A little background. She's been married nearly two decades, and has several kids and stepkids, all of whom are now adults. She swears (and I believe her) that she had never so much as wanted to kiss a woman before me. But one day last fall, flattered that such a beautiful, interesting woman was curious about me, I kissed her. And that kiss was like so many of your first kisses with your MM and MW - it quickly escalated into a full-blown love affair. We were soon texting and calling whenever we could, and sneaking time together was easy. She's straight, after all, and no one questions her spending time with another woman. Her friends and mine are essentially the same group other than those she knows through her husband. They all know I'm gay, but they'd never question her sexuality and I seriously doubt it's occurred to any of them that there's anything going on with us.

Throughout this all, what I've always told myself makes our affair different is that we were best friends, close for years before we even began flirting. We have a bond that is truly built on love and best will for the other person. Before we shared our first kiss, I already knew most of her family and friends, had spent hours in her home and out with her socially, etc. It isn't like I started the affair and then wormed my way into her home life. I was already there. Her kids adore me. I've been on trips with her and them before. So... I guess that's also a twist - our friendship predates the affair by years.

A few months after our affair began, she really dialed back the communication. She wasn't nearly as flirty, she didn't make as much time for me. She told me her life had gotten busy, her husband was working less and she was dealing with holiday family obligations as well as a vacation they'd had planned for months that took her away for a week. I accepted that and though it felt strange to have her suddenly go from always being able to find time to Snapchat or sneak in a five-minute phone call to having essentially zero time for me.

In March, almost 6 months after our affair began, and after two months of up-and-down contact, she told me she was "not in the same place" and had been praying and reflecting, and had concluded that the best thing for everyone was for us to go back to being just friends. It broke my heart in the worst way. I held it together and was mature when talking to her - told her I understood (and the truth is, I did) and assured her I didn't hate her or blame her for anything. We did hang out a few times, nothing romantic happened. This was exceptionally difficult and though I sensed it might be better to go no contact, the truth is I love her very much and I did want to preserve our friendship if possible. Even if I often found myself crying for hours about the changed status of our relationship.

Given records ::

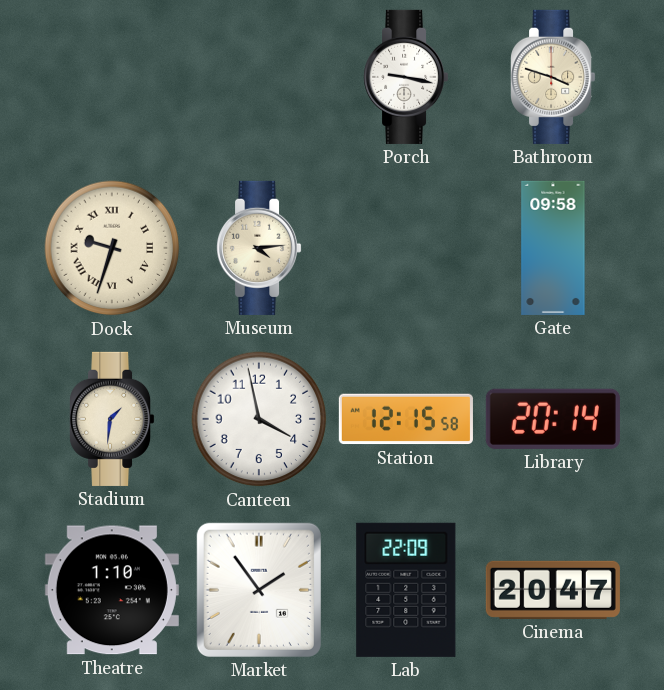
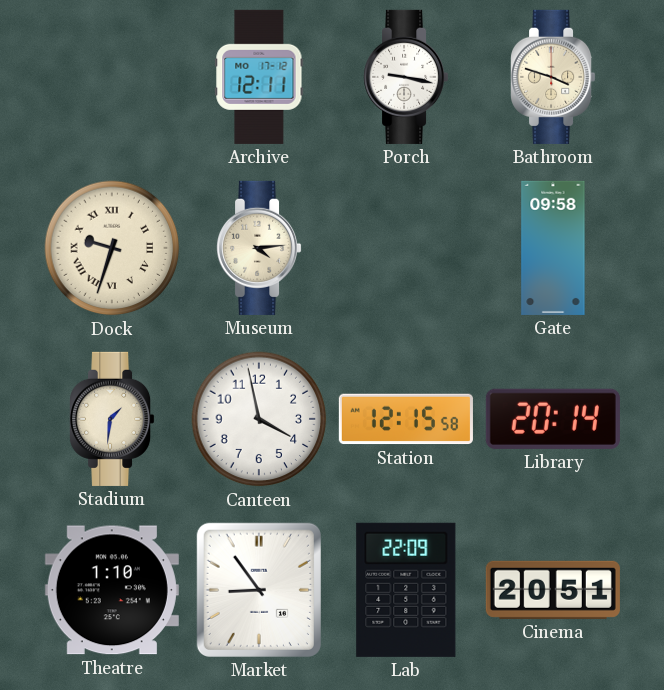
Archive: none -> 12:11
Market: 1:54 -> 8:54
Cinema: 20:47 -> 20:51
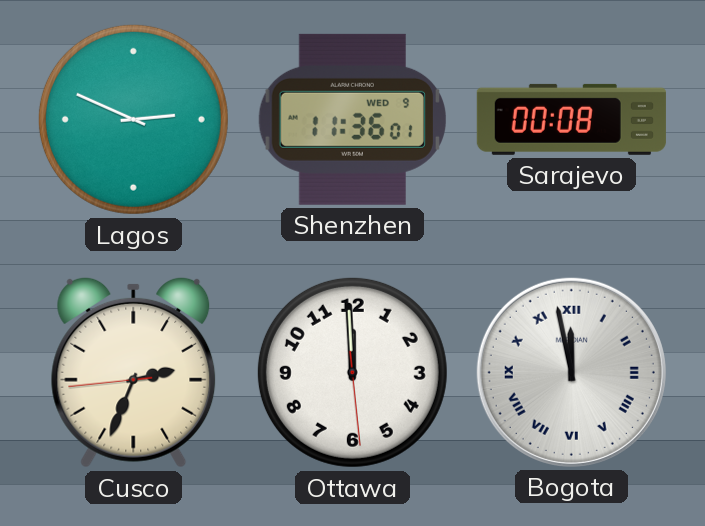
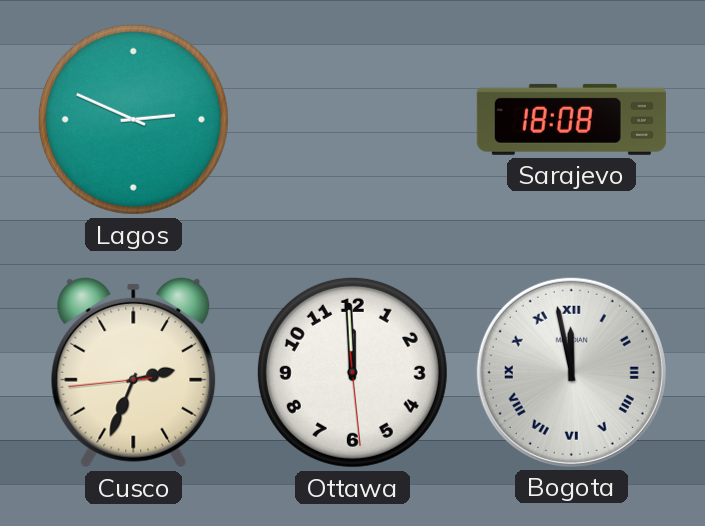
Shenzhen: 11:36 -> none
Sarajevo: 00:08 -> 18:08
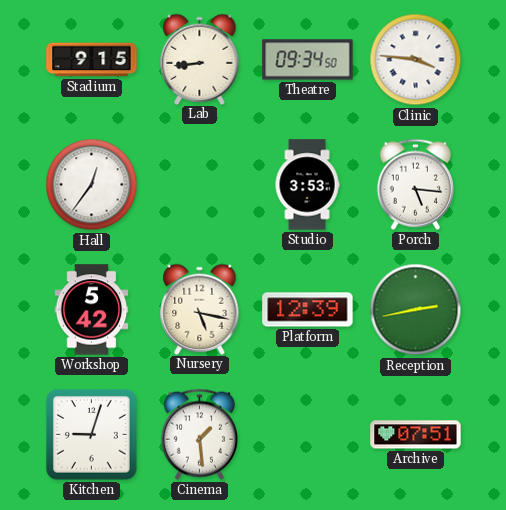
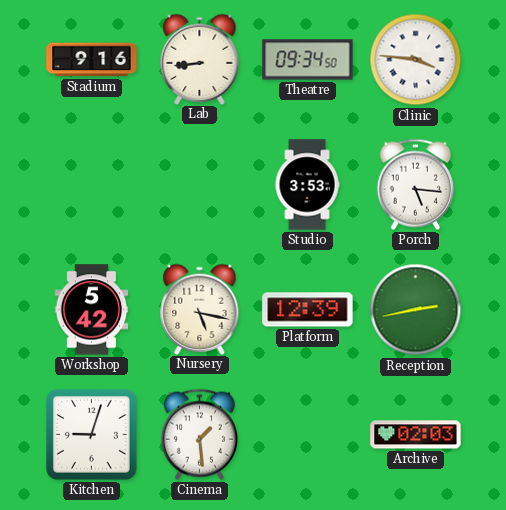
Stadium: 9:15 -> 9:16
Hall: 12:36 -> none
Archive: 07:51 -> 02:03
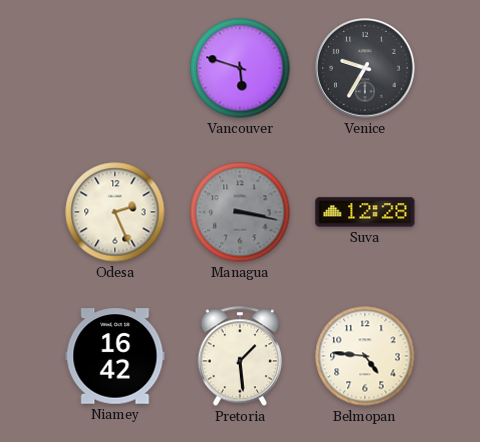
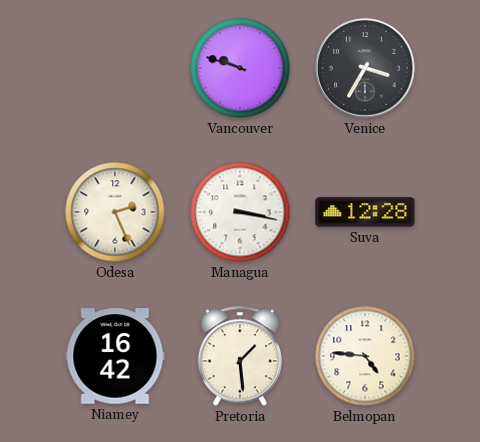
Vancouver: 5:48 -> 9:48
Venice: 9:35 -> 3:35
Managua dial: grey -> white
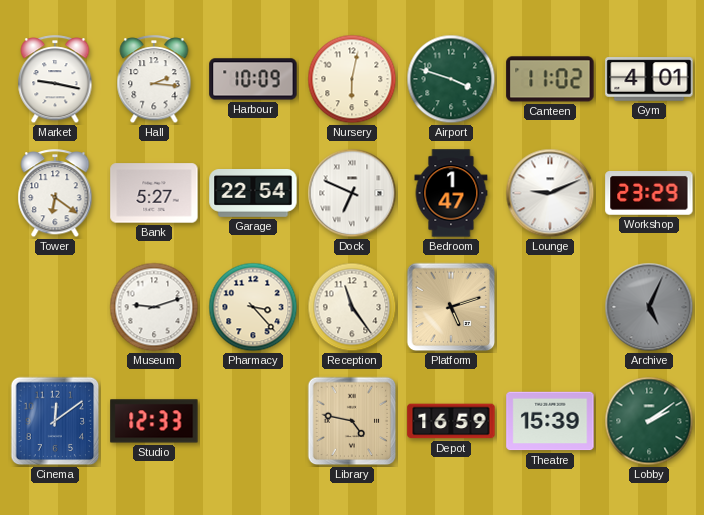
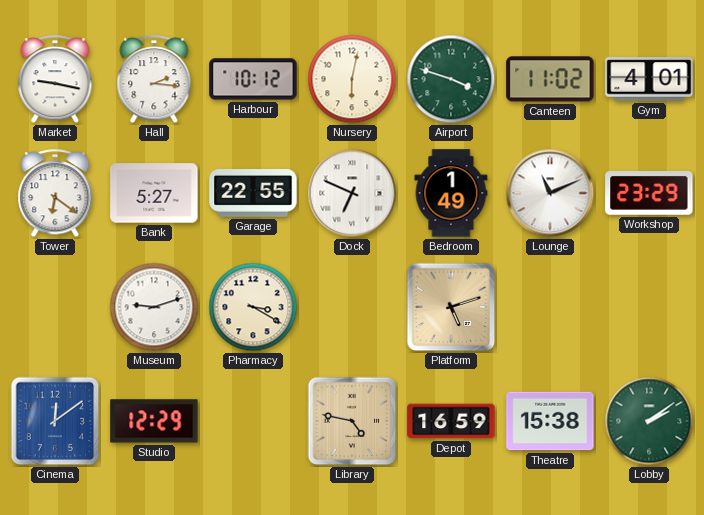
Harbour: 10:09 -> 10:12
Garage: 22:54 -> 22:55
Bedroom: 1:47 -> 1:49
Lounge: 9:11 -> 11:11
Pharmacy: 3:23 -> 3:20
Reception: 11:24 -> none
Archive: 5:04 -> none
Studio: 12:33 -> 12:29
Theatre: 15:39 -> 15:38
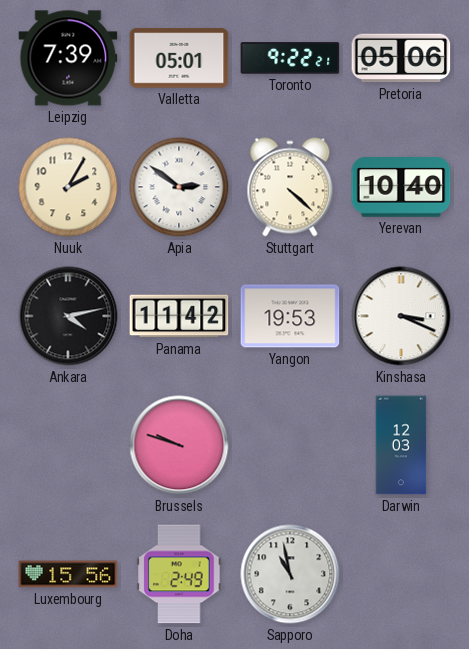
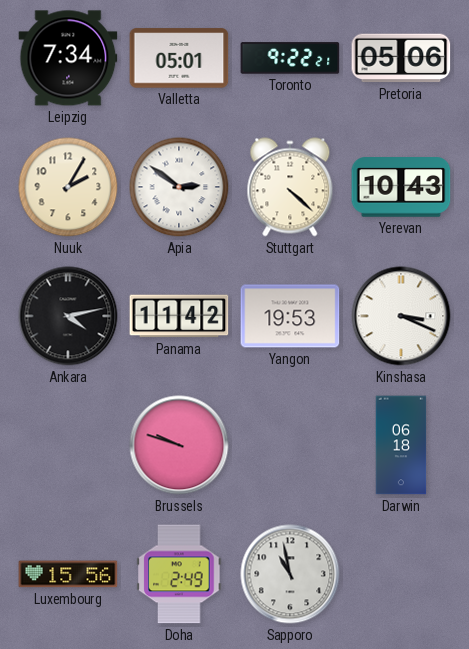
Leipzig: 7:39 -> 7:34
Yerevan: 10:40 -> 10:43
Darwin: 12:03 -> 06:18
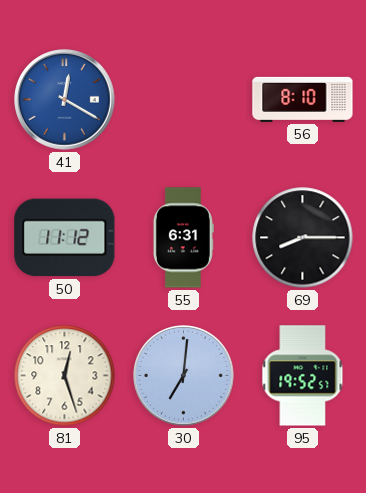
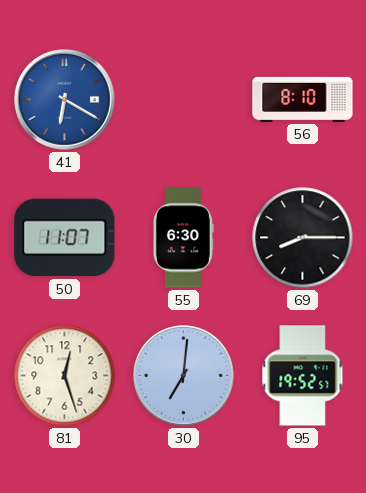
41: 12:20 -> 6:20
50: 11:12 -> 11:07
55: 6:31 -> 6:30
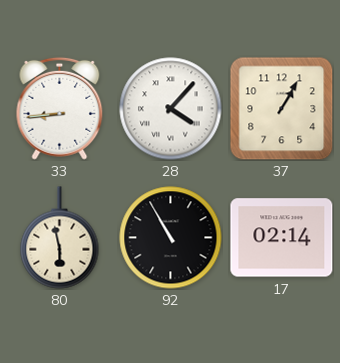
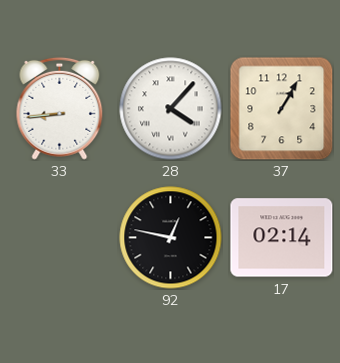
80: 5:58 -> none
92: 10:55 -> 12:47
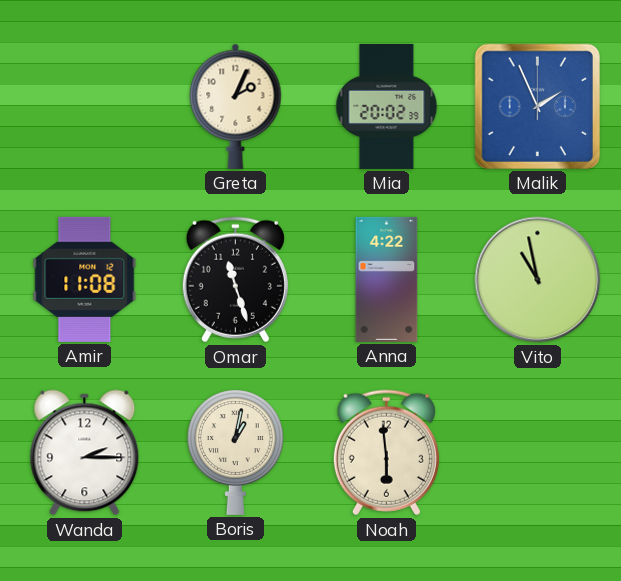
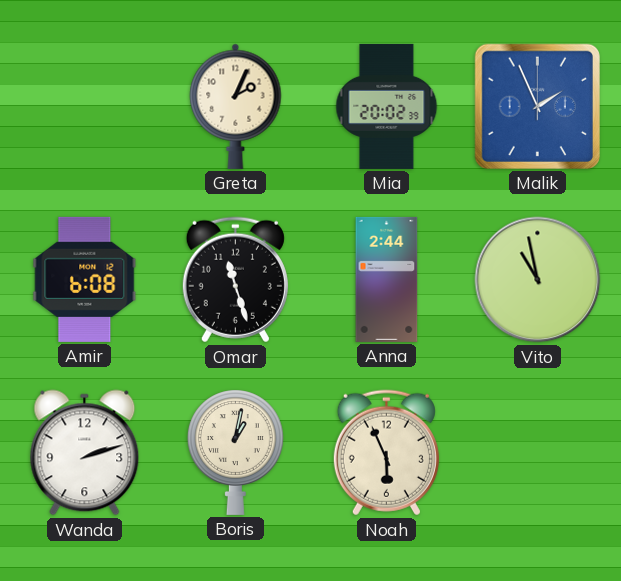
Amir: 11:08 -> 6:08
Anna: 4:22 -> 2:44
Wanda: 2:15 -> 2:12
Noah: 5:59 -> 5:56
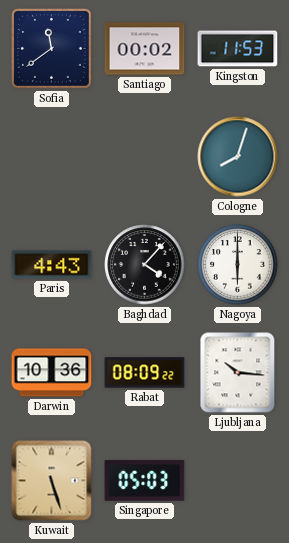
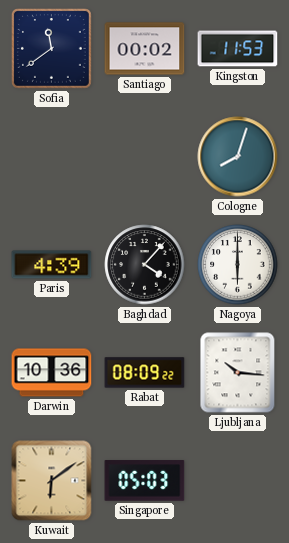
Paris: 4:43 -> 4:39
Kuwait: 5:27 -> 6:09
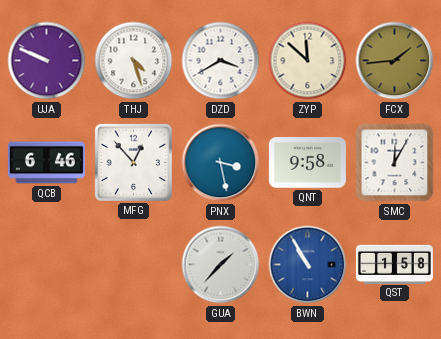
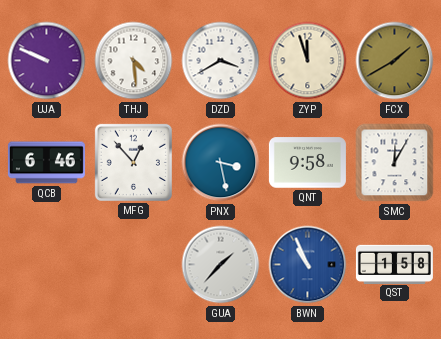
THJ: 4:27 -> 4:29
ZYP: 11:52 -> 11:57
FCX: 1:44 -> 1:40
BWN: 10:55 -> 10:56
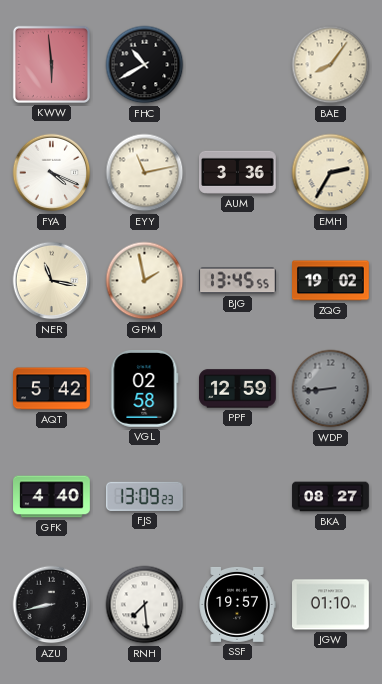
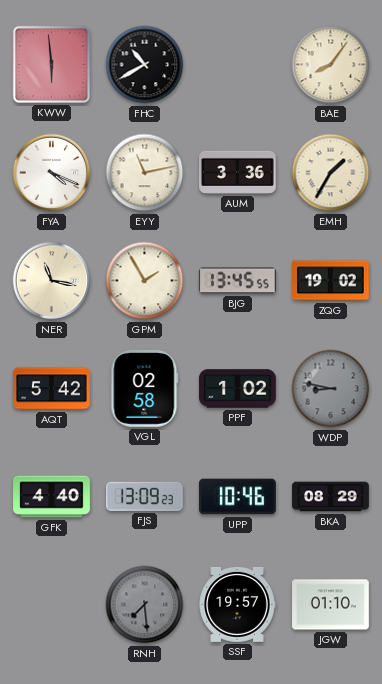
EMH: 2:35 -> 1:35
GPM: 1:58 -> 1:55
PPF: 12:59 -> 1:02
WDP: 8:44 -> 8:47
UPP: none -> 10:46
BKA: 08:27 -> 08:29
AZU: 8:43 -> none
RNH dial: white -> grey
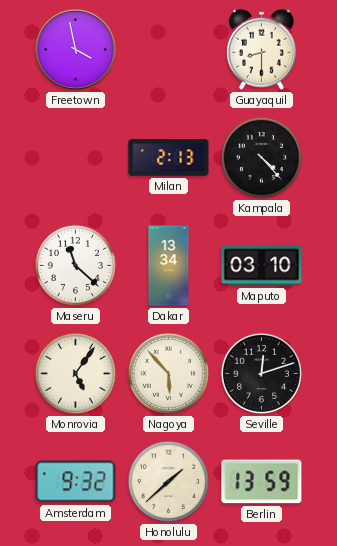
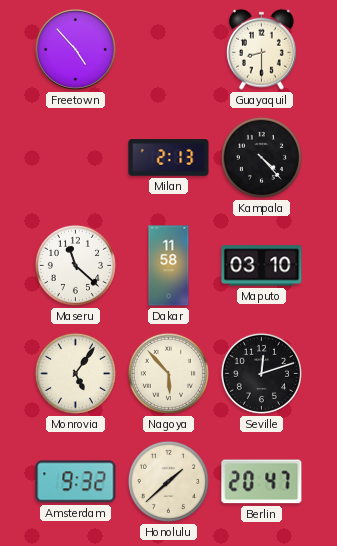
Freetown: 3:58 -> 4:53
Dakar: 13:34 -> 11:58
Berlin: 13:59 -> 20:47
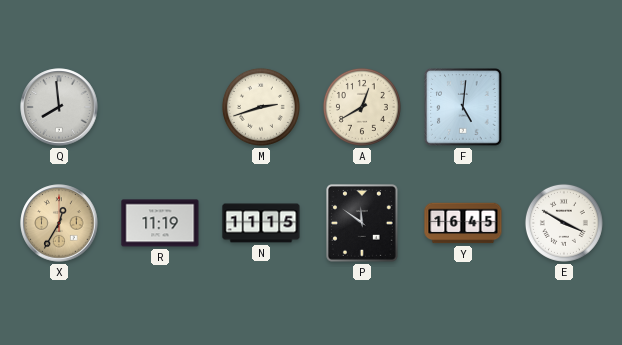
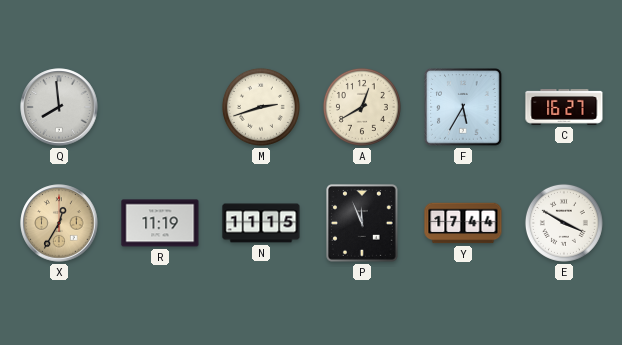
F: 5:01 -> 5:35
C: none -> 16:27
P: 11:51 -> 11:56
Y: 16:45 -> 17:44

Instructions to follow ::
Please extract the passage of the affair account starting with "A few months" and going on through "zero time for me.". The listing is separate material and has no connection to the affair account.

The result ::
A few months after our affair began, she really dialed back the communication. She wasn't nearly as flirty, she didn't make as much time for me. She told me her life had gotten busy, her husband was working less and she was dealing with holiday family obligations as well as a vacation they'd had planned for months that took her away for a week. I accepted that and though it felt strange to have her suddenly go from always being able to find time to Snapchat or sneak in a five-minute phone call to having essentially zero time for me.